» The problem
Report each line from the data below that holds the word "Kreta".

» Excerpted data
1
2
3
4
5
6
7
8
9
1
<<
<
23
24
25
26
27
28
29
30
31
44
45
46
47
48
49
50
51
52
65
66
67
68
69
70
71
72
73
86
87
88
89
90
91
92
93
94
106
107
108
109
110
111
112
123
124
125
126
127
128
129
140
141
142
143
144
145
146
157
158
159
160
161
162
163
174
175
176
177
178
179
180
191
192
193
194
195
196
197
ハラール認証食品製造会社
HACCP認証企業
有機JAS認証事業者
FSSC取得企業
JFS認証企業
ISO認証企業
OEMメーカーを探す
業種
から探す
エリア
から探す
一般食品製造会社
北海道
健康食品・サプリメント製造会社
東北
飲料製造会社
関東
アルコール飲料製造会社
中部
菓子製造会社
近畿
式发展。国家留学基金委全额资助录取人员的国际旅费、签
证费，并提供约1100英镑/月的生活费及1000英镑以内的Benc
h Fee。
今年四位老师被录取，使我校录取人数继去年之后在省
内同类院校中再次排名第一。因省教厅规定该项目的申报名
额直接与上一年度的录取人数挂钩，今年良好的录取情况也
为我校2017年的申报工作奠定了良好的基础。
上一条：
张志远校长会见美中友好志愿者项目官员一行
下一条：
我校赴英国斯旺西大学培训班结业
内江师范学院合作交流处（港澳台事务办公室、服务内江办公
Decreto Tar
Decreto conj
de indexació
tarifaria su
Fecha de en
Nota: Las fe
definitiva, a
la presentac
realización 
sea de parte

...

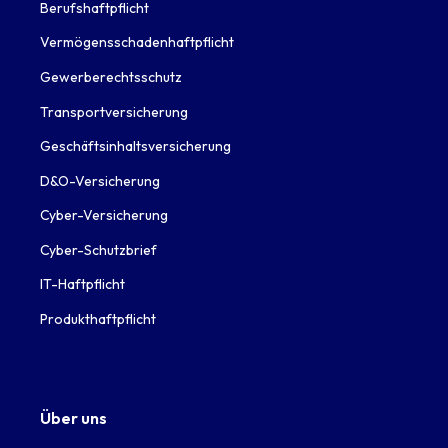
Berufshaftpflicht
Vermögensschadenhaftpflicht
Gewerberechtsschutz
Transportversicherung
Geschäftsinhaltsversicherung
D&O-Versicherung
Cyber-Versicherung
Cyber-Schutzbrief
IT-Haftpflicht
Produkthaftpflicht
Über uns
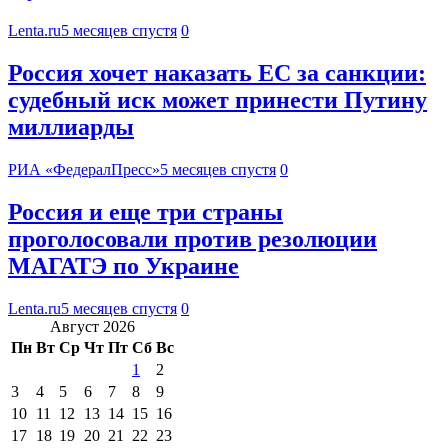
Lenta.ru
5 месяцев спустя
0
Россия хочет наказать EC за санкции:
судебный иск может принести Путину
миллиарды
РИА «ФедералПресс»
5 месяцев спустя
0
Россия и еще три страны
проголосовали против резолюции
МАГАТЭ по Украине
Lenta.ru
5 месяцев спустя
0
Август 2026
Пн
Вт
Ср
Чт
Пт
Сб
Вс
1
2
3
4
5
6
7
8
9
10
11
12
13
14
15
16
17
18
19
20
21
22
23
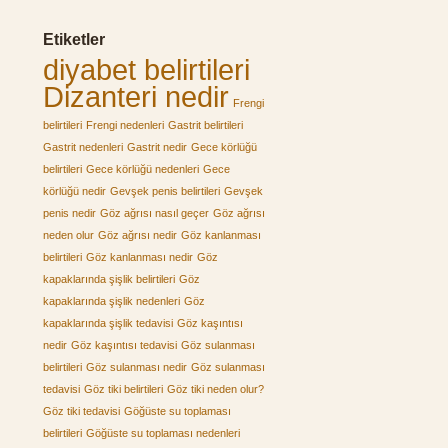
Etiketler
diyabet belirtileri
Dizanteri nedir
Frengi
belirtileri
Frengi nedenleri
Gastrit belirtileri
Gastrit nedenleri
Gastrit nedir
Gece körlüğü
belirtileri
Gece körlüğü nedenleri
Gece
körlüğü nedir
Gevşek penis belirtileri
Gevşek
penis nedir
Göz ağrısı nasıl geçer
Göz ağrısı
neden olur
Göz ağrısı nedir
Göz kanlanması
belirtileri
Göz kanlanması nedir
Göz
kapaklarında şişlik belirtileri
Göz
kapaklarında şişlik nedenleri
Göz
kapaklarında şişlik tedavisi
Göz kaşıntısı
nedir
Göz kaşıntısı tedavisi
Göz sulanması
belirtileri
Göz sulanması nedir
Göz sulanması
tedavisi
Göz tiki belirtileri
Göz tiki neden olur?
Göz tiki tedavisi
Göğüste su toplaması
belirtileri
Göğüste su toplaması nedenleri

==

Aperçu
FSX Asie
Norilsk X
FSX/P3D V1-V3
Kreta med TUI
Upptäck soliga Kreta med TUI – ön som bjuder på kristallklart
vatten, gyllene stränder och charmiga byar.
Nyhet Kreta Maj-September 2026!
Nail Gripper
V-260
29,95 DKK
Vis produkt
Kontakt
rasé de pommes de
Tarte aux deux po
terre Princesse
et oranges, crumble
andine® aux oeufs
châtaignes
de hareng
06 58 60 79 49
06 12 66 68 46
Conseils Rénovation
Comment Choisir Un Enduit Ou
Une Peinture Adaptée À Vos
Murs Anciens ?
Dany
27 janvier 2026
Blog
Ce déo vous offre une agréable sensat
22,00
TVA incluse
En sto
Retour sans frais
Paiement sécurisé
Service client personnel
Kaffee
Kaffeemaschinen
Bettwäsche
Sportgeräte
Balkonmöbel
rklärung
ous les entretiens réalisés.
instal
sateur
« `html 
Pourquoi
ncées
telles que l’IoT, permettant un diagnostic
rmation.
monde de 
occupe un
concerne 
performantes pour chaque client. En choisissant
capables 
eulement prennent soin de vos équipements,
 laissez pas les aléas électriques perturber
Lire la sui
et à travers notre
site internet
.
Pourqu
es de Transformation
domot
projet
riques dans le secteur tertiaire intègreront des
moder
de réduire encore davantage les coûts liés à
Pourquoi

» Result
Kreta med TUI
Upptäck soliga Kreta med TUI – ön som bjuder på kristallklart
Nyhet Kreta Maj-September 2026!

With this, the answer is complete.